▶ [Exercise input]:

####################

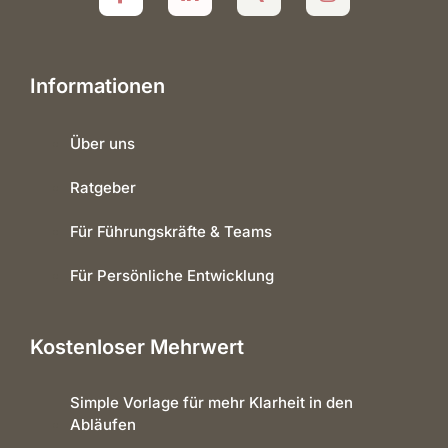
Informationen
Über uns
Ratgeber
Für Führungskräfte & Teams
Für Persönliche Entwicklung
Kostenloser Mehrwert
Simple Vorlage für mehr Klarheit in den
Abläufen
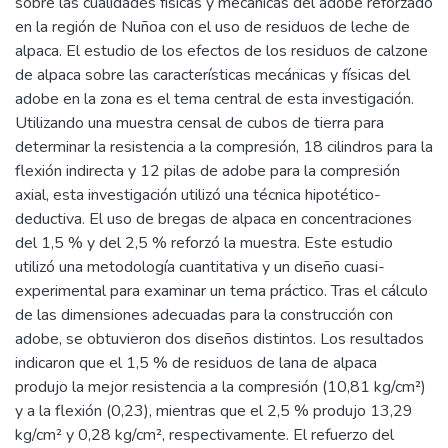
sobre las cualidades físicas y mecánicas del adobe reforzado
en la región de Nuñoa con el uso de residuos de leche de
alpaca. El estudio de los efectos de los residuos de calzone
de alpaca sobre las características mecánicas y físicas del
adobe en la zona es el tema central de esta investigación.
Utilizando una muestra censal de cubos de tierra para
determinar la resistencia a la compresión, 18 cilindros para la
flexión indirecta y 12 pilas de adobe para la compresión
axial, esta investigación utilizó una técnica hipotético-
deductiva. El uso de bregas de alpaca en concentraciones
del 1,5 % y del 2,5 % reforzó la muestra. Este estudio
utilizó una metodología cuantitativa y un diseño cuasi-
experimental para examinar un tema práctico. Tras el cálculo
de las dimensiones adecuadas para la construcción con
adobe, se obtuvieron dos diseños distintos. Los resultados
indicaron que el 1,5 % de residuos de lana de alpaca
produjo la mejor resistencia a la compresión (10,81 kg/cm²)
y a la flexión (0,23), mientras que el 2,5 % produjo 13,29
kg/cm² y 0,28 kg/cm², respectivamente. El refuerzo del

####################

▶ [Required work]:
Exactly the lines from the one with "deductiva. El uso" through the final line of the entries are to be returned, both ends included.

▶ [Written answer]:
deductiva. El uso de bregas de alpaca en concentraciones
del 1,5 % y del 2,5 % reforzó la muestra. Este estudio
utilizó una metodología cuantitativa y un diseño cuasi-
experimental para examinar un tema práctico. Tras el cálculo
de las dimensiones adecuadas para la construcción con
adobe, se obtuvieron dos diseños distintos. Los resultados
indicaron que el 1,5 % de residuos de lana de alpaca
produjo la mejor resistencia a la compresión (10,81 kg/cm²)
y a la flexión (0,23), mientras que el 2,5 % produjo 13,29
kg/cm² y 0,28 kg/cm², respectivamente. El refuerzo del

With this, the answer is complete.